TEXT FOR ANALYSIS:
Three generations of this recipe. You’re welcome. Mansaf is Jordan’s national dish, and calling it a rice dish would be like calling the Sistine Chapel a ceiling painting. This is a monument. Slow-cooked lamb in tangy fermented yogurt sauce — jameed — served over spiced rice with toasted nuts, and eaten the traditional way: gathered around a large communal platter, standing, with the right hand, bread used as a scoop. It’s a celebration dish. A wedding dish. A dish that entire communities make together because no one person should have to carry the weight of cooking it alone.
The jameed is the irreplaceable element. Dried, fermented sheep’s milk yogurt from Jordan — sold in blocks or jars at Middle Eastern grocery stores. It reconstitutes into a tangy, complex sauce unlike anything else in cooking. If you can’t find it, there are approximations, but understand: it won’t be the same dish. It’ll be a very good lamb rice. Not Mansaf.
Why This Mansaf Works
- Properly reconstituted jameed: Soaking dried jameed overnight in warm water, then blending smooth, creates the authentic sauce base. The fermented tang is the flavor identity of this dish.
- Low and slow lamb: Bone-in lamb shoulder or leg, simmered 2–3 hours until falling off the bone. This isn’t a shortcut dish. The collagen from the bones enriches the jameed sauce.
- Controlled heat for jameed: Jameed sauce must be stirred constantly when added to heat — it will split at high temperatures. Low, slow, and constant stirring is essential.
- Spiced rice base: Basmati rice cooked with lamb broth, cinnamon, and turmeric — the rice absorbs everything and serves as the fragrant foundation.
- The presentation layer: Flatbread goes down first, rice on top, lamb on top of that, sauce ladled over everything. The layering is structural and traditional.

AVAILABLE DATA:
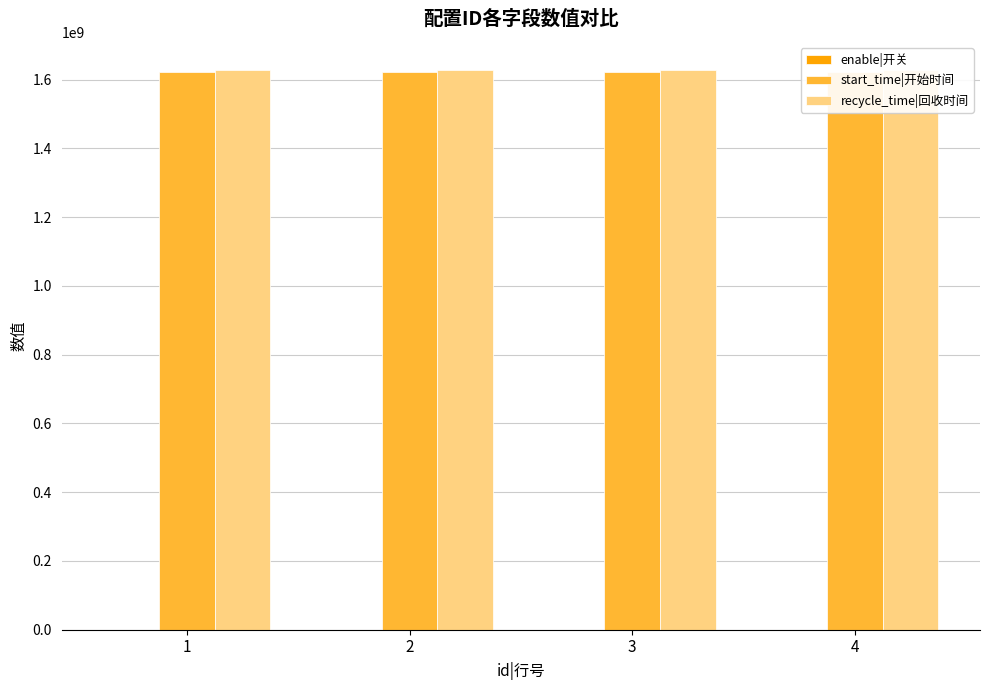

Between 3 and 4, which is larger?

3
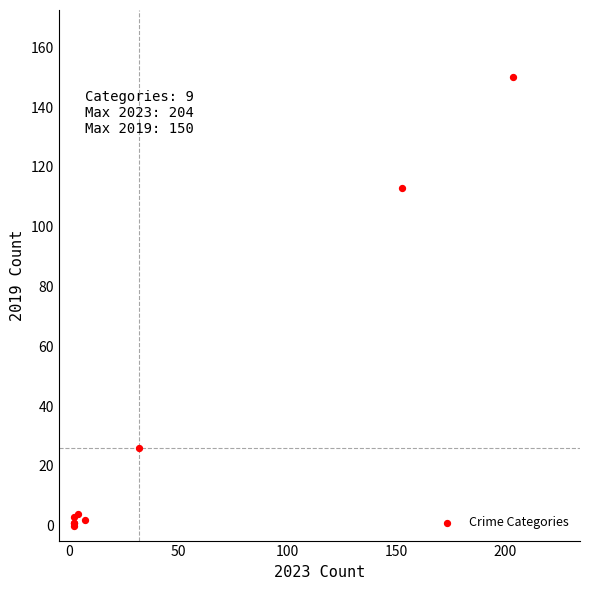

What Y value in the scatter plot is closest to 75?

113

YOUR TASK: Set down the passage from the mansaf recipe text between "The jameed is" and "of this dish.", inclusive, exactly as it appears.

TASK RESPONSE:
The jameed is the irreplaceable element. Dried, fermented sheep’s milk yogurt from Jordan — sold in blocks or jars at Middle Eastern grocery stores. It reconstitutes into a tangy, complex sauce unlike anything else in cooking. If you can’t find it, there are approximations, but understand: it won’t be the same dish. It’ll be a very good lamb rice. Not Mansaf.
Why This Mansaf Works
- Properly reconstituted jameed: Soaking dried jameed overnight in warm water, then blending smooth, creates the authentic sauce base. The fermented tang is the flavor identity of this dish.